TASK OBJECTIVE →
The expected output is every line from the one containing "index mcp: (52, 198)" to the end of the data below, exactly, and no other line.

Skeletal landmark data
***

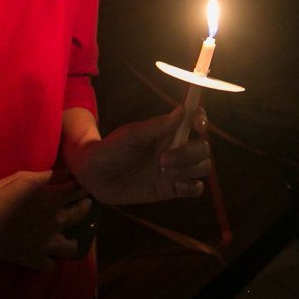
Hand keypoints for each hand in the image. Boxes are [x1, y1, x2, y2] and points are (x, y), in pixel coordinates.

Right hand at [0, 170, 90, 271]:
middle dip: (85, 204)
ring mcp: (47, 243)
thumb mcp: (20, 178)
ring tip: (67, 234)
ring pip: (72, 246)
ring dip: (72, 239)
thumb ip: (45, 176)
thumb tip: (65, 171)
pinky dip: (49, 259)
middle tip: (81, 202)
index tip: (81, 180)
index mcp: (52, 198)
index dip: (82, 183)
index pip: (79, 188)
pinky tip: (44, 253)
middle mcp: (55, 221)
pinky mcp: (34, 259)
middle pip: (82, 213)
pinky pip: (50, 265)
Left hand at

***

ANSWER TO THIS PROBLEM →
index mcp: (52, 198)
index dip: (82, 183)
index pip: (79, 188)
pinky tip: (44, 253)
middle mcp: (55, 221)
pinky mcp: (34, 259)
middle pip: (82, 213)
pinky pip: (50, 265)
Left hand at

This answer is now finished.